> [WHAT NEEDS TO BE DONE] Repeat everything in the evaluated-properties text below, from "1. Specific property" down to "this typically do?".

> [TEXT EXCERPT]
AI Safety Atlas Ch.5 — Evaluated Properties

Source: Evaluated Properties

The chapter’s structural foundation: a three-way decomposition of what evaluations measure. See evaluated-properties.

What Counts as an Evaluation

Three defining characteristics:

  1. Specific property or risk being assessed
  2. Methodology for gathering evidence
  3. Way to analyze evidence to draw conclusions

The Capability-Propensity-Control Triad

The most fundamental distinction: what a model can do (capabilities) vs. what it tends to do (propensities). Plus: whether safety measures hold (control).

A system might be capable of harmful actions while choosing not to perform them — both aspects matter.

PropertyWhat it measuresKey question
CapabilityUpper boundsWhat’s the worst this could do?
PropensityDefault behaviorWhat does this typically do?

> [ENTRIES SHOWN]

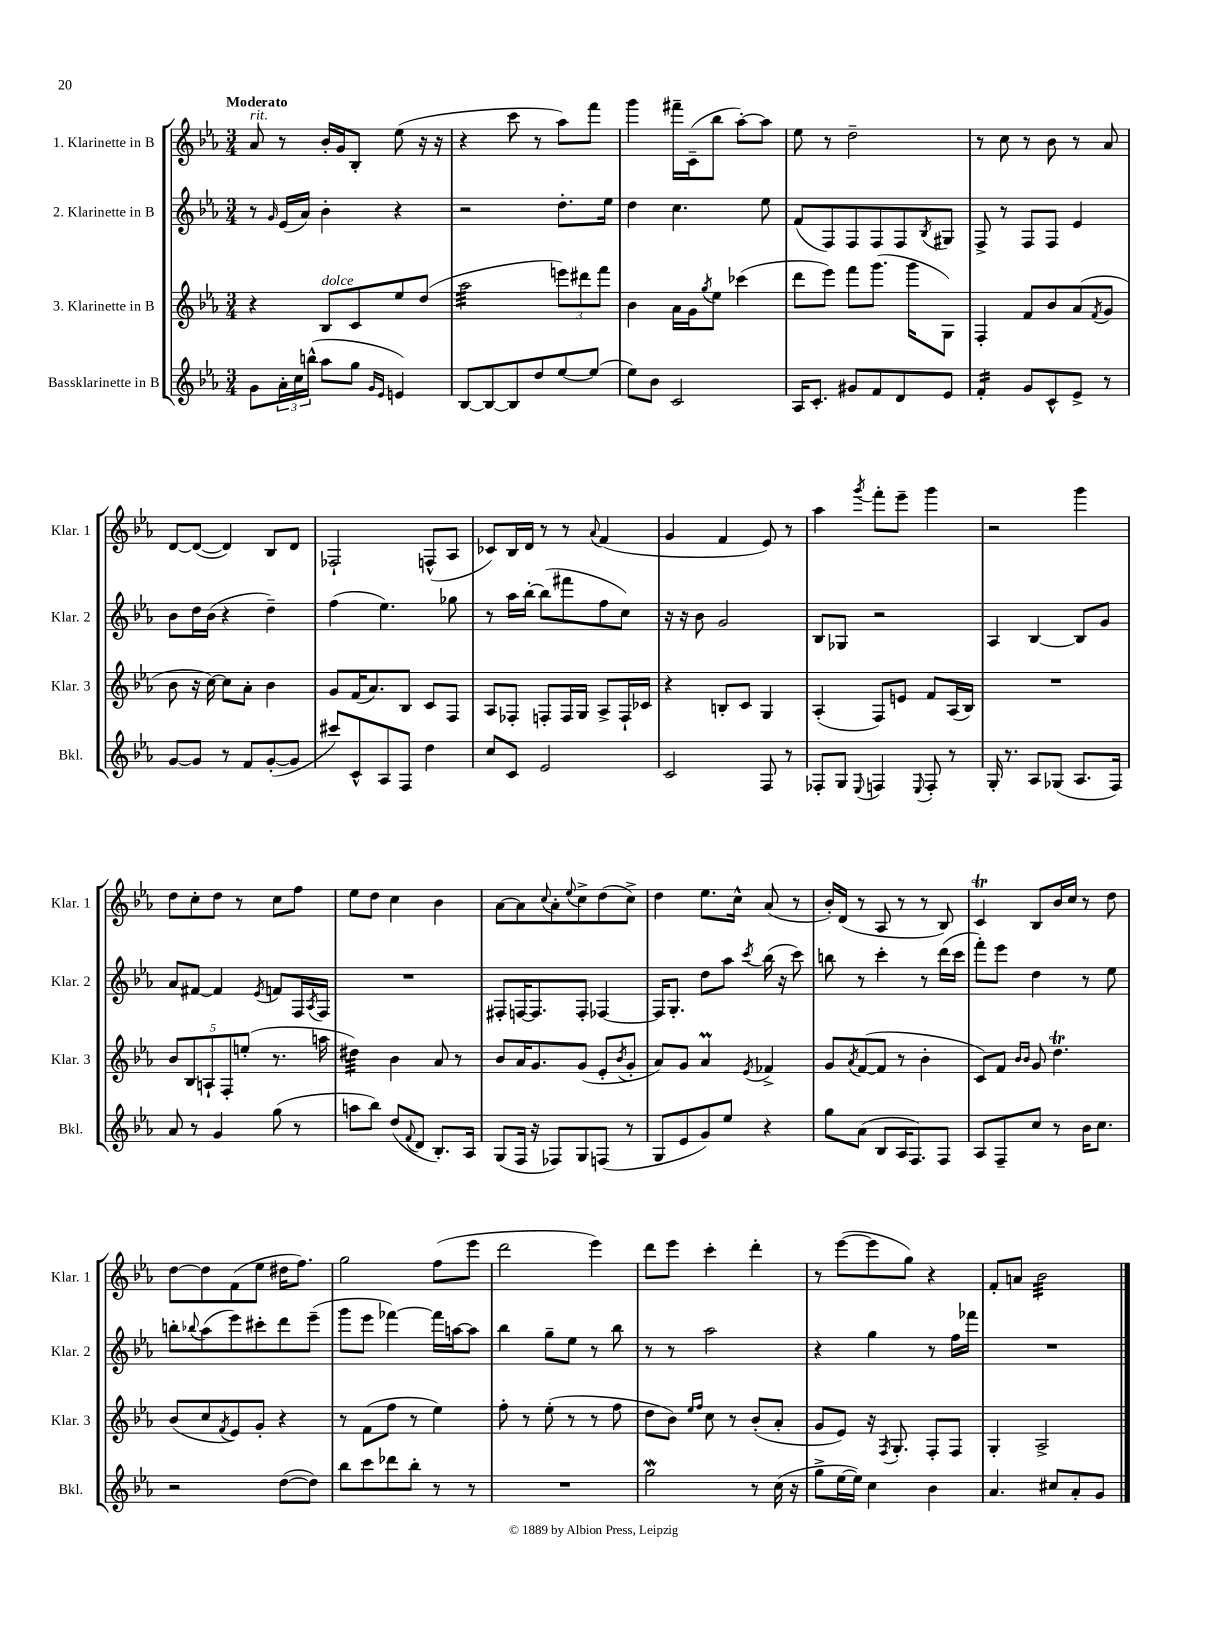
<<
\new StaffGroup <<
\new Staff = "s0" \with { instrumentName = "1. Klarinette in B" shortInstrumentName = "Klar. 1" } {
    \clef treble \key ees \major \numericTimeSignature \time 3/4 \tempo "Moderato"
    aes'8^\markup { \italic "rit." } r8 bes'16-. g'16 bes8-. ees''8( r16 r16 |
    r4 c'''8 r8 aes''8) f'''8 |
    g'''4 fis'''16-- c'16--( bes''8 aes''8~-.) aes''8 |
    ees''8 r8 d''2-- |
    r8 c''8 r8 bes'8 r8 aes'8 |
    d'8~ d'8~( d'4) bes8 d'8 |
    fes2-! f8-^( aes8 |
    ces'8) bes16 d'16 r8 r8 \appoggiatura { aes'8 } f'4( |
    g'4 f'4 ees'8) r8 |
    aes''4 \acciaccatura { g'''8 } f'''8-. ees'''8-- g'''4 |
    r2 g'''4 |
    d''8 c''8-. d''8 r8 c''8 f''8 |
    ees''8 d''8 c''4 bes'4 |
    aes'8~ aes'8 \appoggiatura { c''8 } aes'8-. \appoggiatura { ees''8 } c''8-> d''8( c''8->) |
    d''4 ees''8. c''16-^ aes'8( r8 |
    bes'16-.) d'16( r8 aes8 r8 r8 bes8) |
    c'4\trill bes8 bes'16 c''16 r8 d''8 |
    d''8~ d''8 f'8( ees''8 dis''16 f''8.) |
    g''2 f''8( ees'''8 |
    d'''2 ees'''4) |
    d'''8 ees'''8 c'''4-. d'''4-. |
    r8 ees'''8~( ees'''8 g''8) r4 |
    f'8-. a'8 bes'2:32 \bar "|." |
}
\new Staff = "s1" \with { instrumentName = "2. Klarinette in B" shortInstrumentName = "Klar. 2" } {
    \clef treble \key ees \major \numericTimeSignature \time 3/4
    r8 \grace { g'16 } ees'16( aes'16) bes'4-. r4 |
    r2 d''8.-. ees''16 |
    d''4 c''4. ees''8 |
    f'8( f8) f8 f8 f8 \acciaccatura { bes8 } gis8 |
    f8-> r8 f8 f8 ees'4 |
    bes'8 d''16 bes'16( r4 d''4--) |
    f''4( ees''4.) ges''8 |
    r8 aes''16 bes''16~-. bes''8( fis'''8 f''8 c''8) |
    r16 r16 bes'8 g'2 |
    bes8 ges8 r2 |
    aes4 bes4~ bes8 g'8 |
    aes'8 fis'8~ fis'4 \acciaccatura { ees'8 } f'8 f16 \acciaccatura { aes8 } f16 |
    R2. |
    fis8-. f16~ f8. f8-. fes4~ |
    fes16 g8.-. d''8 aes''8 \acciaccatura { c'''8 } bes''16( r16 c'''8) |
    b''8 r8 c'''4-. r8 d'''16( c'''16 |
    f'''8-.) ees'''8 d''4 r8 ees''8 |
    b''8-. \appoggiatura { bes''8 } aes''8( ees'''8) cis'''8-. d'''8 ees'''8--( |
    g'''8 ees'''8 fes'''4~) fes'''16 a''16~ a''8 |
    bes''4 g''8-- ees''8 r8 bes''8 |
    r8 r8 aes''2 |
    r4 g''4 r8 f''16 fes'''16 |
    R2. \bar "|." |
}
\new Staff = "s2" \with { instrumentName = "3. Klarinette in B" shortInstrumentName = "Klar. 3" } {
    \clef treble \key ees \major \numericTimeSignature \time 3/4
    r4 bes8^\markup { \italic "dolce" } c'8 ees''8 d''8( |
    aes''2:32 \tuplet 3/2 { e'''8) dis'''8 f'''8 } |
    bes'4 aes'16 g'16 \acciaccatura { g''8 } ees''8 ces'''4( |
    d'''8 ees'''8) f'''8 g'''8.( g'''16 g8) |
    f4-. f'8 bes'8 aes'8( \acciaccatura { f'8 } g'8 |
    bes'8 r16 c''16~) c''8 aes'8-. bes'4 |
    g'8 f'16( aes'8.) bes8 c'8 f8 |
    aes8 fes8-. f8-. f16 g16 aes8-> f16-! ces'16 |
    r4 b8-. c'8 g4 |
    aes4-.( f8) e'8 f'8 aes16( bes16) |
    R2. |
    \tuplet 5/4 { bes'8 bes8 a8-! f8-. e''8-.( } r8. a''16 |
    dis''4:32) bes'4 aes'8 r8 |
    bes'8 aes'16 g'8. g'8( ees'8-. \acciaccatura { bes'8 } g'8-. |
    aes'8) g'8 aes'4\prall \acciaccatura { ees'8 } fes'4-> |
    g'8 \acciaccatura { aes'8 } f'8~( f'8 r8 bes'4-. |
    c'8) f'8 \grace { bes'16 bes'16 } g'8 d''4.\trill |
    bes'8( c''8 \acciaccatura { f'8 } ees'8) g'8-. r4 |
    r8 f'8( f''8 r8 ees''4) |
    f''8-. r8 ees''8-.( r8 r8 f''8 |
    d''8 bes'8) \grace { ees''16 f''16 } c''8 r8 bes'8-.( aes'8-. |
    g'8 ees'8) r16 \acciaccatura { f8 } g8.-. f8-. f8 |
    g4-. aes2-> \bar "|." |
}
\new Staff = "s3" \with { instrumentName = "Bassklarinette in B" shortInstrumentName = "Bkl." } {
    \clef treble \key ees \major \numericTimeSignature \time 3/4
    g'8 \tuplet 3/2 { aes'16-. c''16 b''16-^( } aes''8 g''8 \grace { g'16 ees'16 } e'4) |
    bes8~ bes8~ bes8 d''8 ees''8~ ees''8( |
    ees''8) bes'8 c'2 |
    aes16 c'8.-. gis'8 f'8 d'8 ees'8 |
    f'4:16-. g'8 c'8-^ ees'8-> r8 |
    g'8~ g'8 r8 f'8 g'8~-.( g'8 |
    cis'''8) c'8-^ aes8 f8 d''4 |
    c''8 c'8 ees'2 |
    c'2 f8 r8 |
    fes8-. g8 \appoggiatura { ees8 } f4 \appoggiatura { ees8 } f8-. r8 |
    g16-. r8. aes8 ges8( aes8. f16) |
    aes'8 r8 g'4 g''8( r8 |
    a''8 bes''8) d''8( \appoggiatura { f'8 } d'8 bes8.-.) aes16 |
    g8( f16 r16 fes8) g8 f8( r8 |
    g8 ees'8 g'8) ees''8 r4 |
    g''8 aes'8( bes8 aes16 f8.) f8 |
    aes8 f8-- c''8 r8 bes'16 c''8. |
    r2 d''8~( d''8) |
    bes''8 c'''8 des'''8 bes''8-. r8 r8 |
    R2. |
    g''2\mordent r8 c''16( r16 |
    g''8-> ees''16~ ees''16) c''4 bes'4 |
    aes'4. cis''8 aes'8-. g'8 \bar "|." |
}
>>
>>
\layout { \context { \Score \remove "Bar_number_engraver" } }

> [RESULT BELOW]
1. Specific property or risk being assessed
  2. Methodology for gathering evidence
  3. Way to analyze evidence to draw conclusions

The Capability-Propensity-Control Triad

The most fundamental distinction: what a model can do (capabilities) vs. what it tends to do (propensities). Plus: whether safety measures hold (control).

A system might be capable of harmful actions while choosing not to perform them — both aspects matter.

PropertyWhat it measuresKey question
CapabilityUpper boundsWhat’s the worst this could do?
PropensityDefault behaviorWhat does this typically do?